_Work instruction_. Repeat the entries below word for word, though any picture in them should be dropped.

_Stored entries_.
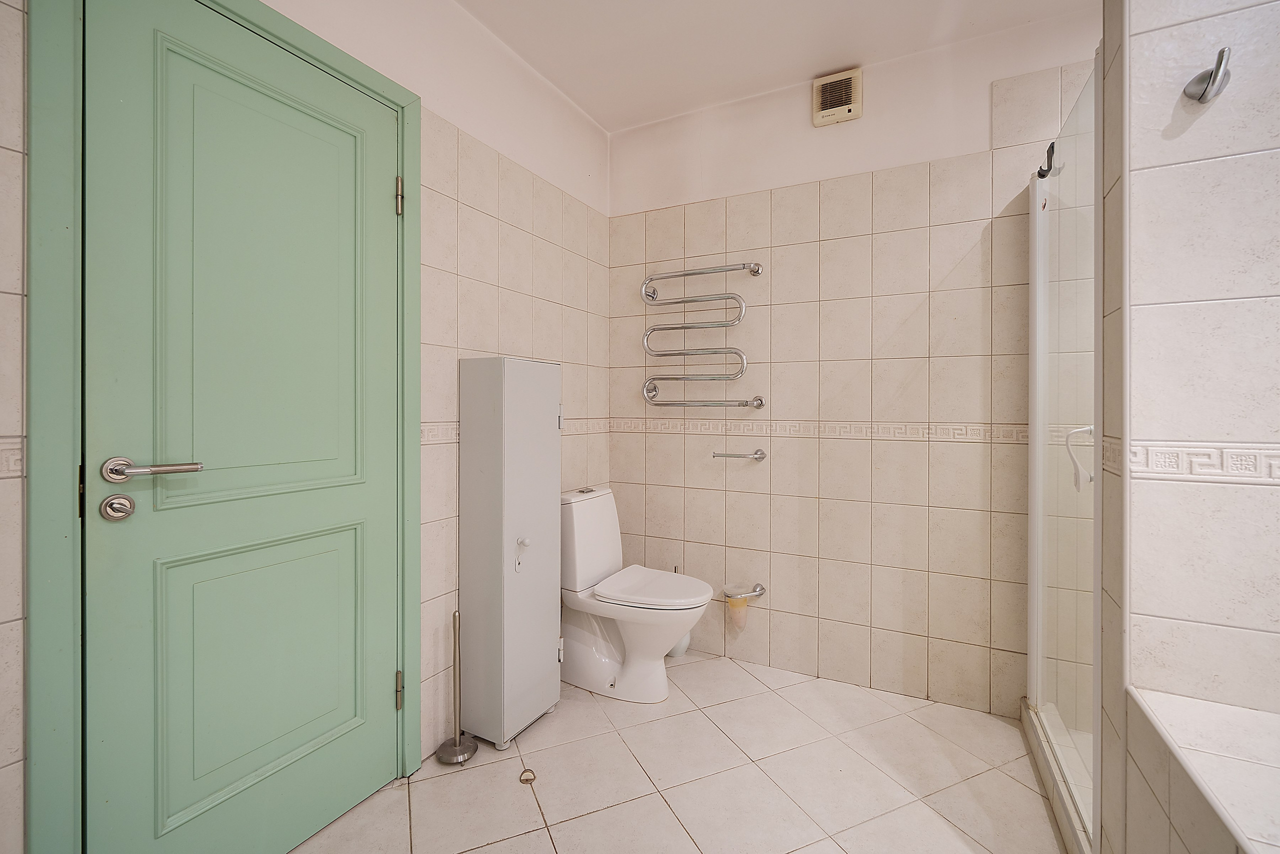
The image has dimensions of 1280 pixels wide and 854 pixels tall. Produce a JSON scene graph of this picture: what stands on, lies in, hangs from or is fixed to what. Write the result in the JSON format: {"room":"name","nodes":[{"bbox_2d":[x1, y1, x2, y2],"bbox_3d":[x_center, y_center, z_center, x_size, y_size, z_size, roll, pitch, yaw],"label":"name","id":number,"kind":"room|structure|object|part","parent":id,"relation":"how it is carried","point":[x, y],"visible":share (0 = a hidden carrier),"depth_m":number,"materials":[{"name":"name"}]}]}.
{"room":"bathroom","nodes":[
{"label":"bathroom","id":0,"kind":"room"},
{"bbox_2d":[0,0,611,853],"bbox_3d":[-0.896,-0.191,1.445,0.129,2.702,3.149,0,0,27],"label":"left wall","id":1,"kind":"structure","parent":0,"point":[442,566],"depth_m":1.79,"materials":[{"name":"tile"}]},
{"bbox_2d":[16,0,421,853],"bbox_3d":[-1.011,0.075,1.293,0.140,2.179,0.853,0,0,27],"label":"door frame","id":2,"kind":"structure","parent":1,"relation":"attached to","point":[329,58],"depth_m":0.93,"materials":[{"name":"green paint"}]},
{"bbox_2d":[81,0,404,853],"bbox_3d":[-0.940,0.090,1.309,0.106,2.131,0.703,0,0,27],"label":"door","id":3,"kind":"structure","parent":2,"relation":"in","point":[379,197],"depth_m":1.22,"materials":[{"name":"green paint"}]},
{"bbox_2d":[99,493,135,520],"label":"door lock","id":4,"kind":"object","parent":3,"relation":"attached to","point":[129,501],"visible":0.96,"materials":[{"name":"silver metal"}]},
{"bbox_2d":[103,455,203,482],"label":"door handle","id":5,"kind":"object","parent":3,"relation":"attached to","point":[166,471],"visible":0.96,"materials":[{"name":"silver metal"}]},
{"bbox_3d":[-0.974,-0.276,1.295,0.078,1.068,0.437,0,0,27],"label":"raised panel","id":6,"kind":"part","parent":3,"relation":"part of","materials":[{"name":"green paint"}]},
{"bbox_3d":[-1.006,0.655,1.352,0.094,0.620,0.482,0,0,27],"label":"panel","id":7,"kind":"part","parent":3,"relation":"part of","materials":[{"name":"green paint"}]},
{"bbox_3d":[-0.735,-0.683,1.529,0.019,0.099,0.016,0,0,27],"label":"hinge","id":8,"kind":"part","parent":2,"relation":"part of","materials":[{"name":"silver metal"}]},
{"bbox_2d":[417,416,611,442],"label":"tile border","id":9,"kind":"object","parent":1,"relation":"attached to","point":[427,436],"visible":0.41,"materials":[{"name":"beige tile"}]},
{"bbox_2d":[291,648,1069,853],"bbox_3d":[0.330,1.212,0.826,3.003,0.100,3.170,0,0,27],"label":"floor","id":10,"kind":"structure","parent":0,"point":[472,770],"depth_m":1.59,"materials":[{"name":"beige tile"}]},
{"bbox_2d":[434,609,478,762],"bbox_3d":[-0.639,0.907,1.736,0.131,0.501,0.131,0,0,27],"label":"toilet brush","id":11,"kind":"object","parent":10,"relation":"on","point":[454,618],"visible":0.99,"depth_m":1.73,"materials":[{"name":"silver metal"}]},
{"bbox_2d":[460,356,563,748],"bbox_3d":[-0.468,0.457,1.920,0.240,1.399,0.338,0,0,27],"label":"tall cabinet","id":12,"kind":"object","parent":10,"relation":"on","point":[522,449],"visible":0.98,"depth_m":1.80,"materials":[{"name":"metal"}]},
{"bbox_2d":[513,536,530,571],"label":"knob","id":13,"kind":"object","parent":12,"relation":"attached to","point":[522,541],"visible":0.99,"depth_m":1.79,"materials":[{"name":"white"}]},
{"bbox_2d":[518,768,536,783],"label":"door stopper","id":14,"kind":"object","parent":10,"relation":"on","point":[527,780],"visible":0.97,"depth_m":1.62,"materials":[{"name":"metal"}]},
{"bbox_2d":[558,485,714,701],"bbox_3d":[-0.029,0.737,2.203,0.719,0.833,0.423,0,0,27],"label":"toilet","id":15,"kind":"object","parent":10,"relation":"on","point":[592,640],"visible":0.97,"depth_m":2.13,"materials":[{"name":"white ceramic"}]},
{"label":"flush button","id":16,"kind":"part","parent":15,"relation":"part of","materials":[{"name":"silver metal"}]},
{"bbox_3d":[0.053,0.716,2.202,0.511,0.043,0.421,0,0,27],"label":"toilet seat","id":17,"kind":"part","parent":15,"relation":"part of","materials":[{"name":"white plastic"}]},
{"bbox_2d":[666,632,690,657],"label":"toilet brush holder","id":18,"kind":"object","parent":10,"relation":"on","point":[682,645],"visible":0.3,"depth_m":2.45,"materials":[{"name":"white plastic"}]},
{"bbox_2d":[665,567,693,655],"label":"toilet brush","id":19,"kind":"object","parent":10,"relation":"on","point":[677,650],"visible":0.26,"depth_m":2.45,"materials":[{"name":"white plastic"}]},
{"bbox_2d":[1019,697,1094,853],"bbox_3d":[1.363,1.104,1.424,0.280,0.093,0.762,0,0,27],"label":"shower curb","id":20,"kind":"object","parent":10,"relation":"on","point":[1068,829],"visible":0.48,"depth_m":1.50,"materials":[{"name":"white tile"}]},
{"bbox_2d":[1026,57,1099,849],"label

_Problem solution_.
The image has dimensions of 1280 pixels wide and 854 pixels tall. Produce a JSON scene graph of this picture: what stands on, lies in, hangs from or is fixed to what. Write the result in the JSON format: {"room":"name","nodes":[{"bbox_2d":[x1, y1, x2, y2],"bbox_3d":[x_center, y_center, z_center, x_size, y_size, z_size, roll, pitch, yaw],"label":"name","id":number,"kind":"room|structure|object|part","parent":id,"relation":"how it is carried","point":[x, y],"visible":share (0 = a hidden carrier),"depth_m":number,"materials":[{"name":"name"}]}]}.
{"room":"bathroom","nodes":[
{"label":"bathroom","id":0,"kind":"room"},
{"bbox_2d":[0,0,611,853],"bbox_3d":[-0.896,-0.191,1.445,0.129,2.702,3.149,0,0,27],"label":"left wall","id":1,"kind":"structure","parent":0,"point":[442,566],"depth_m":1.79,"materials":[{"name":"tile"}]},
{"bbox_2d":[16,0,421,853],"bbox_3d":[-1.011,0.075,1.293,0.140,2.179,0.853,0,0,27],"label":"door frame","id":2,"kind":"structure","parent":1,"relation":"attached to","point":[329,58],"depth_m":0.93,"materials":[{"name":"green paint"}]},
{"bbox_2d":[81,0,404,853],"bbox_3d":[-0.940,0.090,1.309,0.106,2.131,0.703,0,0,27],"label":"door","id":3,"kind":"structure","parent":2,"relation":"in","point":[379,197],"depth_m":1.22,"materials":[{"name":"green paint"}]},
{"bbox_2d":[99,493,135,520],"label":"door lock","id":4,"kind":"object","parent":3,"relation":"attached to","point":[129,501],"visible":0.96,"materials":[{"name":"silver metal"}]},
{"bbox_2d":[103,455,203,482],"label":"door handle","id":5,"kind":"object","parent":3,"relation":"attached to","point":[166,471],"visible":0.96,"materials":[{"name":"silver metal"}]},
{"bbox_3d":[-0.974,-0.276,1.295,0.078,1.068,0.437,0,0,27],"label":"raised panel","id":6,"kind":"part","parent":3,"relation":"part of","materials":[{"name":"green paint"}]},
{"bbox_3d":[-1.006,0.655,1.352,0.094,0.620,0.482,0,0,27],"label":"panel","id":7,"kind":"part","parent":3,"relation":"part of","materials":[{"name":"green paint"}]},
{"bbox_3d":[-0.735,-0.683,1.529,0.019,0.099,0.016,0,0,27],"label":"hinge","id":8,"kind":"part","parent":2,"relation":"part of","materials":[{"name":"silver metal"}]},
{"bbox_2d":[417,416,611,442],"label":"tile border","id":9,"kind":"object","parent":1,"relation":"attached to","point":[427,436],"visible":0.41,"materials":[{"name":"beige tile"}]},
{"bbox_2d":[291,648,1069,853],"bbox_3d":[0.330,1.212,0.826,3.003,0.100,3.170,0,0,27],"label":"floor","id":10,"kind":"structure","parent":0,"point":[472,770],"depth_m":1.59,"materials":[{"name":"beige tile"}]},
{"bbox_2d":[434,609,478,762],"bbox_3d":[-0.639,0.907,1.736,0.131,0.501,0.131,0,0,27],"label":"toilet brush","id":11,"kind":"object","parent":10,"relation":"on","point":[454,618],"visible":0.99,"depth_m":1.73,"materials":[{"name":"silver metal"}]},
{"bbox_2d":[460,356,563,748],"bbox_3d":[-0.468,0.457,1.920,0.240,1.399,0.338,0,0,27],"label":"tall cabinet","id":12,"kind":"object","parent":10,"relation":"on","point":[522,449],"visible":0.98,"depth_m":1.80,"materials":[{"name":"metal"}]},
{"bbox_2d":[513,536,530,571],"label":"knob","id":13,"kind":"object","parent":12,"relation":"attached to","point":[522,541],"visible":0.99,"depth_m":1.79,"materials":[{"name":"white"}]},
{"bbox_2d":[518,768,536,783],"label":"door stopper","id":14,"kind":"object","parent":10,"relation":"on","point":[527,780],"visible":0.97,"depth_m":1.62,"materials":[{"name":"metal"}]},
{"bbox_2d":[558,485,714,701],"bbox_3d":[-0.029,0.737,2.203,0.719,0.833,0.423,0,0,27],"label":"toilet","id":15,"kind":"object","parent":10,"relation":"on","point":[592,640],"visible":0.97,"depth_m":2.13,"materials":[{"name":"white ceramic"}]},
{"label":"flush button","id":16,"kind":"part","parent":15,"relation":"part of","materials":[{"name":"silver metal"}]},
{"bbox_3d":[0.053,0.716,2.202,0.511,0.043,0.421,0,0,27],"label":"toilet seat","id":17,"kind":"part","parent":15,"relation":"part of","materials":[{"name":"white plastic"}]},
{"bbox_2d":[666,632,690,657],"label":"toilet brush holder","id":18,"kind":"object","parent":10,"relation":"on","point":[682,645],"visible":0.3,"depth_m":2.45,"materials":[{"name":"white plastic"}]},
{"bbox_2d":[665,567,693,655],"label":"toilet brush","id":19,"kind":"object","parent":10,"relation":"on","point":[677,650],"visible":0.26,"depth_m":2.45,"materials":[{"name":"white plastic"}]},
{"bbox_2d":[1019,697,1094,853],"bbox_3d":[1.363,1.104,1.424,0.280,0.093,0.762,0,0,27],"label":"shower curb","id":20,"kind":"object","parent":10,"relation":"on","point":[1068,829],"visible":0.48,"depth_m":1.50,"materials":[{"name":"white tile"}]},
{"bbox_2d":[1026,57,1099,849],"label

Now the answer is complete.